The four-time Jamaican Olympian and world short course record holder made a special appearance recently on the Zoom platform for the Florida Gold Coast.
Atkinson, 31, is focusing on her fifth appearance at the 2021 Tokyo Olympics, an historic feat for a Jamaican swimmer. She made her first Olympic team at age 15 under the watchful eye of SOFLO CEO and head coach Chris Anderson who has coached her for most of her career.
Atkinson spoke for 30 minutes and then opened it up for a question-and-answer session with Jennifer Gibson of Swim Fort Lauderdale as moderator. She talked about her early years as an age group swimmer and college career at Texas A&M. She started swimming at age 4. She said she liked the feel of the water and “hearing that swish.”
“I know you guys are busy doing something even though you are home and not training with your team,” Atkinson said, referring to the quarantine.
Atkinson stressed the importance of learning something from every swim.
“No matter whether you win or lose, you can find something to learn from that swim,” she said. “I have a lot of failures, and I am still learning. I turned those failures into a learning experience.
“The road is going to be rough but your journey is your journey. You can find little things to get better with every race.

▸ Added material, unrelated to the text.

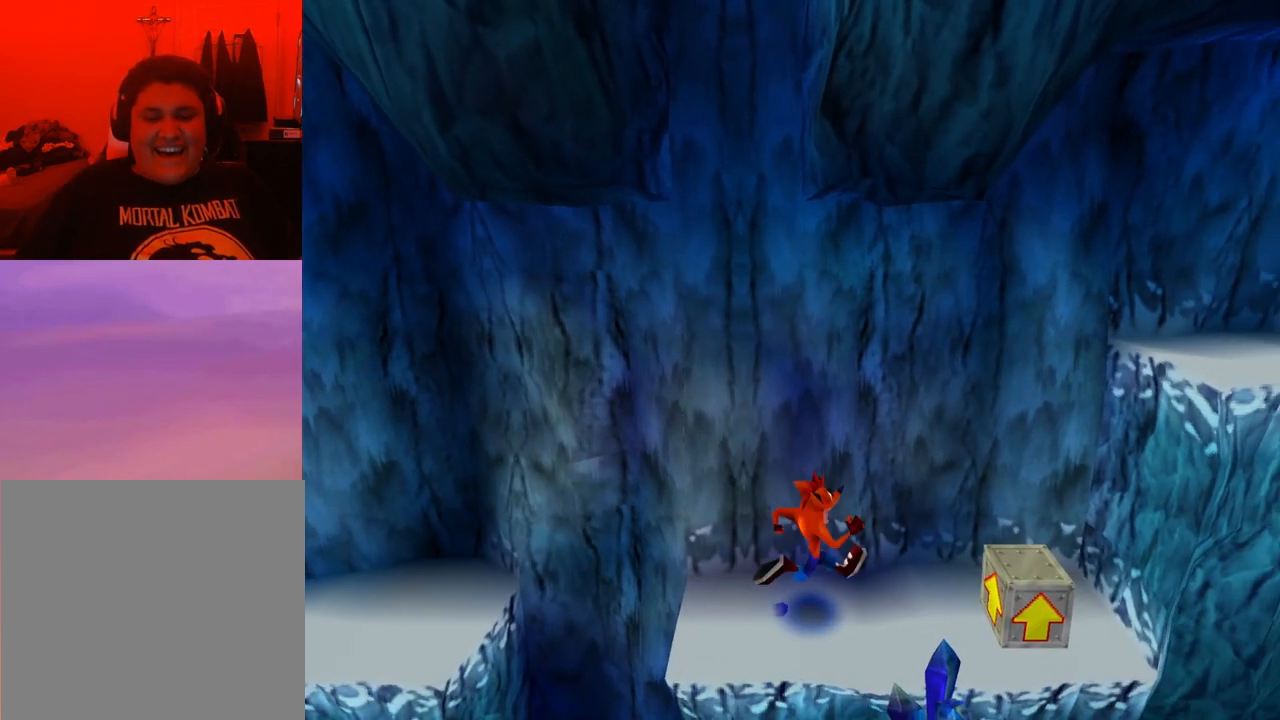
{"buttons": ["DPAD_RIGHT"], "events": [[233, "CROSS", "up"], [333, "DPAD_RIGHT", "up"], [367, "DPAD_RIGHT", "down"]]}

“Swimming is very fickle, you have to be patient. Your body will get stronger. It’s really about being patient and persevering.”
Atkinson admits she came to a crossroads after just missing a medal in the 100-meter breaststroke at the 2012 London Summer Olympic Games. She was eighth at the 2016 Rio Olympics.
“From 23rd to fourth put that fire back,” Atkinson said. “I realized I wasn’t finished now. It was a bittersweet moment for me. I now realize I need to swim for another reason.”
Atkinson also touched about signing with her first major sponsor, Speedo, her first world record and competing on the pro circuit around the world.
While swimmers are at home, she suggested they use YouTube as a source to check out elite swimmers and their strokes.
“I have started to understand more about other strokes,” she said. “Break down your strokes and fine tune. Use YouTube as a reference, watch the swimmers and their strokes and then compare your strokes to theirs.”
Atkinson talked about the mental aspects of swimming and how it can be a roller coaster.
“I believe in positive reinforcement,” she said. “Do the little things to change your outlook to positive.
“Have small goals during quarantine,” she told swimmers. “Help yourself so you get excited, help yourself physically and mentally. For me, I focus on the small things, things I can control.”
The Olympics being moved to 2021 because of the COVID-19 pandemic threw everyone for a loop including Atkinson but she is adjusting.
“You cannot change your circumstances, but you can change your mindset,” Atkinson said. “It’s about how mentally tough can you get no matter what the world throws at you.
“I am looking forward to 2021,” Atkinson said. “I’m not sure what the future holds. You guys are all in the same boat as me. Just stay connected to your teammates and coaches.
“Start working on things that you lacked before, be a little ahead of the curve. Even though circumstances may hinder your mental state, there is always a chance to get back up and get tougher. Make your weakness into your strength. This is a great time to do it.”